C’est un pari risqué face à une communauté habituée à BG3. Des joueurs qui ont passé 150 heures à optimiser chaque jet de dé et chaque réplique auprès de leurs compagnons risquent de trouver l’expérience frustrante. Mais d’autres, épuisés par la verticalité de BG3, pourraient apprécier une aventure plus courte, plus dense émotionnellement, sans devoir gérer dix relations simultanément.
D&D comme décor, pas comme règlement : ce que ça change vraiment
Donjons & Dragons dans Warlock, c’est avant tout un univers, une ambiance, un cadre. Pas un système de règles à respecter scrupuleusement. Cette nuance est fondamentale. BG3 s’appuyait sur les règles de la 5e édition de D&D avec une rigueur remarquable : classes, sorts, actions bonus, sauvegardes, tout y était. Warlock semble prendre ses distances avec cette approche.
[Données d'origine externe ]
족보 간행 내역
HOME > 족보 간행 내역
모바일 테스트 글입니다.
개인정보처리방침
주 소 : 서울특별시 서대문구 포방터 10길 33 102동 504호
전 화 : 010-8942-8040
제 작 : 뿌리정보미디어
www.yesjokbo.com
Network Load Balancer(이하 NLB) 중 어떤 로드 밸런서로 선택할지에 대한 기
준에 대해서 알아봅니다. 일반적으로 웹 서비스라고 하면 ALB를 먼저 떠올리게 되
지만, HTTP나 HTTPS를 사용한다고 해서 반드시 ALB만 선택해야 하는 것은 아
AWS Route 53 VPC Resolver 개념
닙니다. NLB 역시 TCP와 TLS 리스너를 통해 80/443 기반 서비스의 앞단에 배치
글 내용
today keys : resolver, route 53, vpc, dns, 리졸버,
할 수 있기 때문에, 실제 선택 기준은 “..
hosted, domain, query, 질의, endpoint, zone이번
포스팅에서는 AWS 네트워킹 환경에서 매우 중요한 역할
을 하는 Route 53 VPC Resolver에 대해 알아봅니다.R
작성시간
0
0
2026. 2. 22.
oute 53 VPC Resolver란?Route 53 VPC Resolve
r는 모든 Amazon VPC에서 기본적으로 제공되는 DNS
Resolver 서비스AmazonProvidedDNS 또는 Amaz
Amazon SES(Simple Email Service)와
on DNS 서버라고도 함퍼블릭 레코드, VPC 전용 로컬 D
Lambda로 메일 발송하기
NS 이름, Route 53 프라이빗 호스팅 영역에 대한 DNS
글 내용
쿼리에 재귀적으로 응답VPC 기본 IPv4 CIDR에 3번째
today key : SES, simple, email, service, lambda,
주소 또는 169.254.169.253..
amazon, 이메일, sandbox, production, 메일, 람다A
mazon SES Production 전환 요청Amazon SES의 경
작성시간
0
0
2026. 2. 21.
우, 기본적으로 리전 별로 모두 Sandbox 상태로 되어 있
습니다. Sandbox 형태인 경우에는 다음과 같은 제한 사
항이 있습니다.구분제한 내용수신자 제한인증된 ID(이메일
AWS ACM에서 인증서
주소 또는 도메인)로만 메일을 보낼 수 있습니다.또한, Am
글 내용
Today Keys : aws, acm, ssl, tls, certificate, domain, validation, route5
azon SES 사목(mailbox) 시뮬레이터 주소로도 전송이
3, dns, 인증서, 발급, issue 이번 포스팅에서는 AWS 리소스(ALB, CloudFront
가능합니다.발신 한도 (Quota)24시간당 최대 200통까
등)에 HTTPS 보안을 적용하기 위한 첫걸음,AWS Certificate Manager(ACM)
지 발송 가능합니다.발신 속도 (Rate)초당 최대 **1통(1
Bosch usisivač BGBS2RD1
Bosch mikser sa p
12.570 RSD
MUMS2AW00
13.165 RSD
La conséquence directe : le jeu ne sera pas long de centaines d’heures. Guay l’a confirmé sans détour. Une campagne D&D traditionnelle peut s’étaler sur des années autour d’une table. BG3 en capture une version numérique avec ses 100 heures de contenu minimum. Warlock vise autre chose, sans que la durée précise soit encore annoncée publiquement à ce stade.
Franchement, c’est la décision qui me semble la plus intelligente de toutes celles évoquées. Tenter de rivaliser frontalement avec BG3 sur son propre terrain serait suicidaire. Invoke Studios préfère définir ses propres règles du jeu, même si ça implique de renoncer à certaines mécaniques que les fans adorent. Assumer ses limites, c’est souvent plus courageux qu’on ne le pense dans l’industrie vidéoludique.
La vraie question qui se pose maintenant : est-ce que cette approche plus cinématographique, plus linéaire, suffira à convaincre une audience habituée à la liberté totale de BG3 ? Guay parie sur la qualité narrative plutôt que sur la quantité de contenu. Pour Invoke Studios, studio plus modeste que Larian, c’est peut-être le seul chemin viable vers un jeu D&D mémorable, distinct mais solide.